Here's another strcmp optimization opportunity. When strlen() determines that two strings are of unequal length it's safe to assume they do not compare equal. Therefore, in the function below, the conditional with the the strcmp() call can be folded into false. $ cat c.c && gcc -O2 -S -Wall -fdump-tree-optimized=/dev/stdout c.c void g (const char *a, const char *b) { if (__builtin_strlen (a) == __builtin_strlen (b)) return; if (!__builtin_strcmp (a, b)) __builtin_abort (); } ;; Function g (g, funcdef_no=0, decl_uid=1892, cgraph_uid=0, symbol_order=0) g (const char * a, const char * b) { long unsigned int _1; long unsigned int _2; int _3; <bb 2> [local count: 10000]: _1 = __builtin_strlen (a_5(D)); _2 = __builtin_strlen (b_6(D)); if (_1 == _2) goto <bb 5>; [20.97%] else goto <bb 3>; [79.03%] <bb 3> [local count: 7903]: _3 = __builtin_strcmp (a_5(D), b_6(D)); if (_3 == 0) goto <bb 4>; [0.04%] else goto <bb 5>; [99.96%] <bb 4> [count: 0]: __builtin_abort (); <bb 5> [local count: 9997]: return; }
See also pr82950 for a related enhancement.

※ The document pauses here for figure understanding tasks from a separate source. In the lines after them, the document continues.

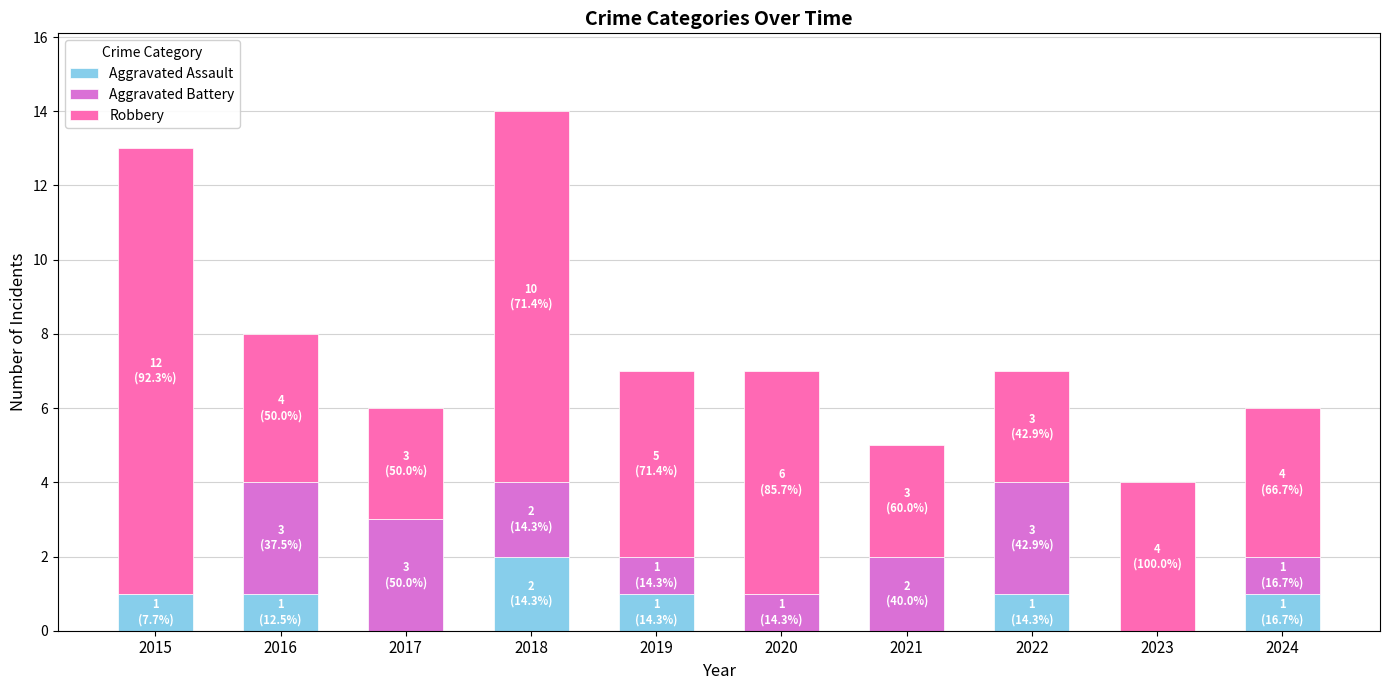

Which category has the highest value in the Aggravated Assault series?

2018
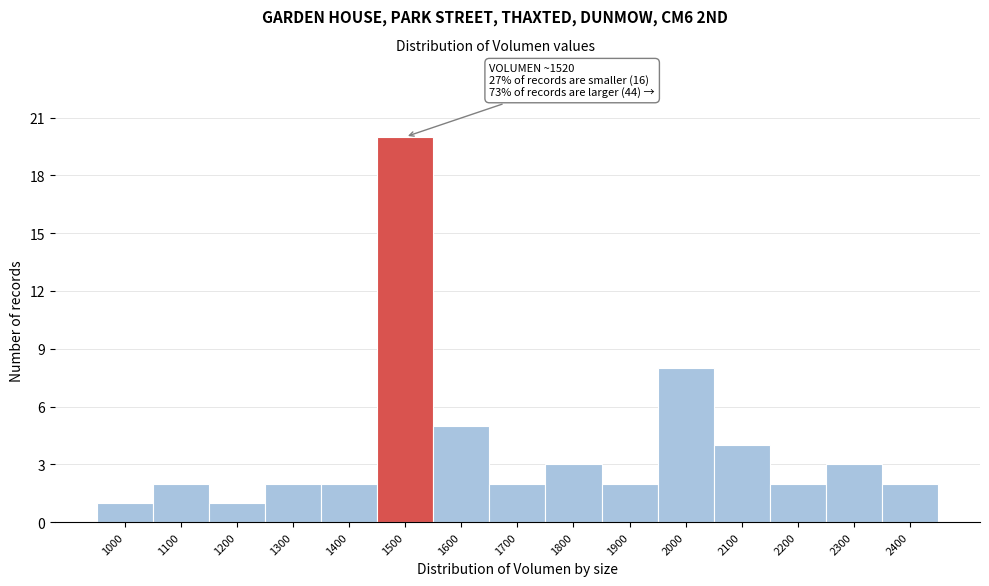

Reading left to right, transcribe all the data shown in this chart.

1000=1	1100=2	1200=1	1300=2	1400=2	1500=20	1600=5	1700=2	1800=3	1900=2	2000=8	2100=4	2200=2	2300=3	2400=2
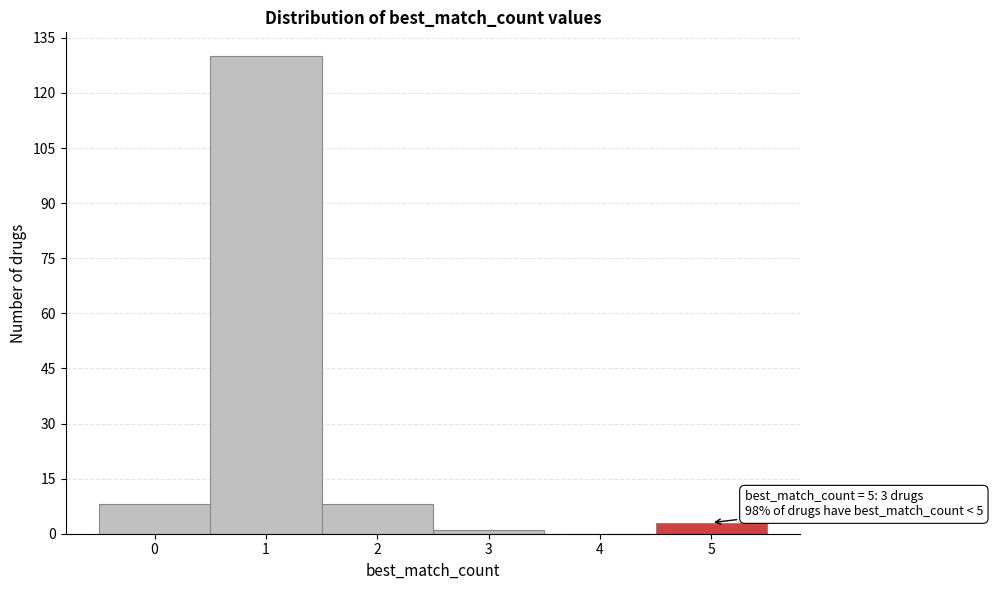

Over which range of the x-axis is the bar tallest?

0.5 to 1.5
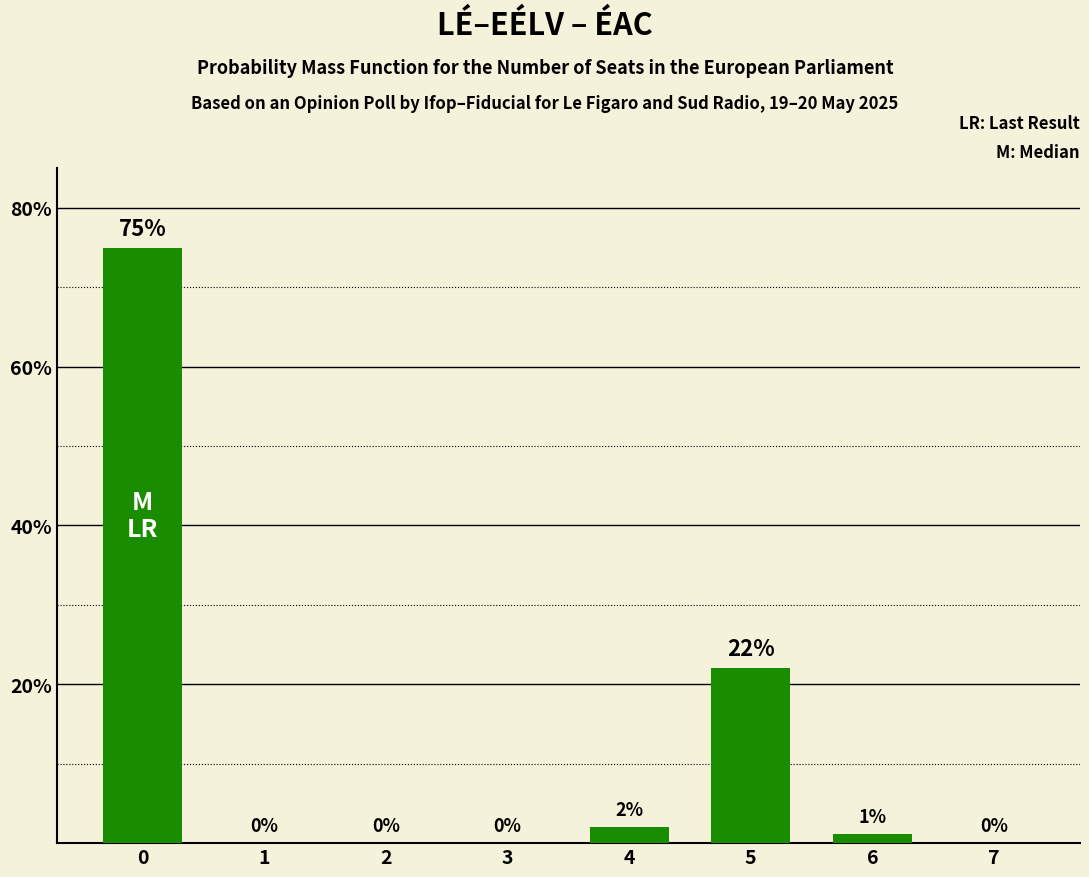

What is the average value?

12.5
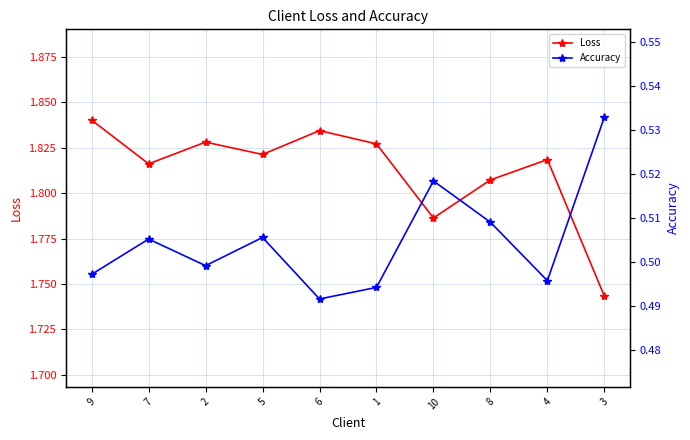

True or false: Accuracy and Loss intersect in this chart.

False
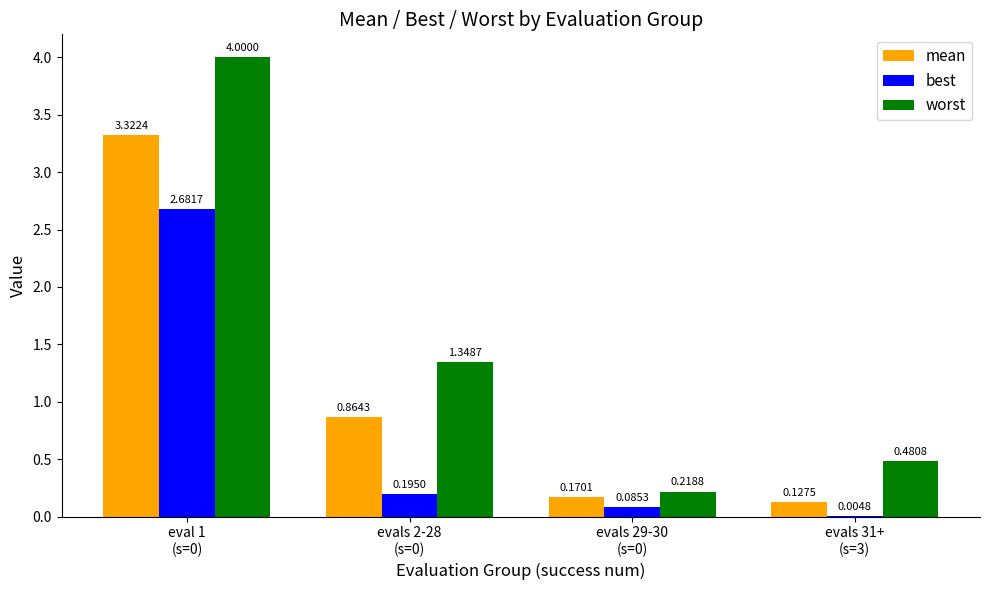

How many groups of bars are there?

4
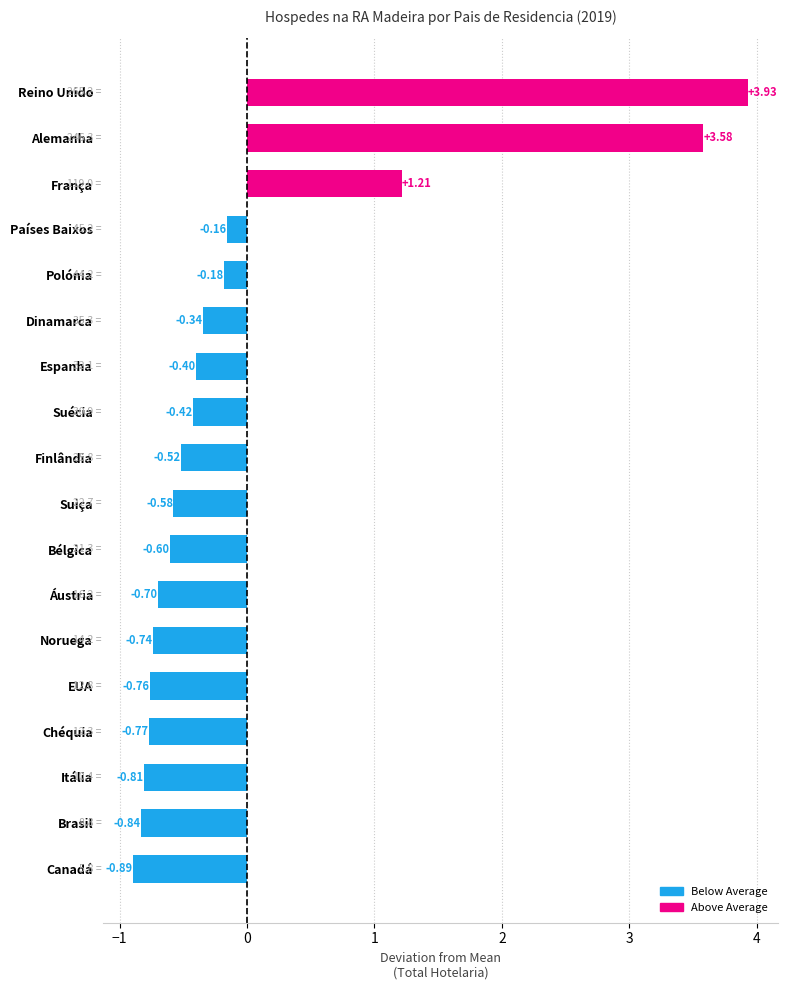

What is the change in value from Áustria to Suécia?

+0.3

This is reasonable. I will add the support for this into my implementation for PR78809.
Qing is on it.
Note, this optimization is only valid when the result of the strcmp is used to compare with zero.
the patch has been put back into trunk as revision 261039: https://gcc.gnu.org/viewcvs/gcc?limit_changes=0&view=revision&revision=261039
the change is in trunk, I am closing this bug.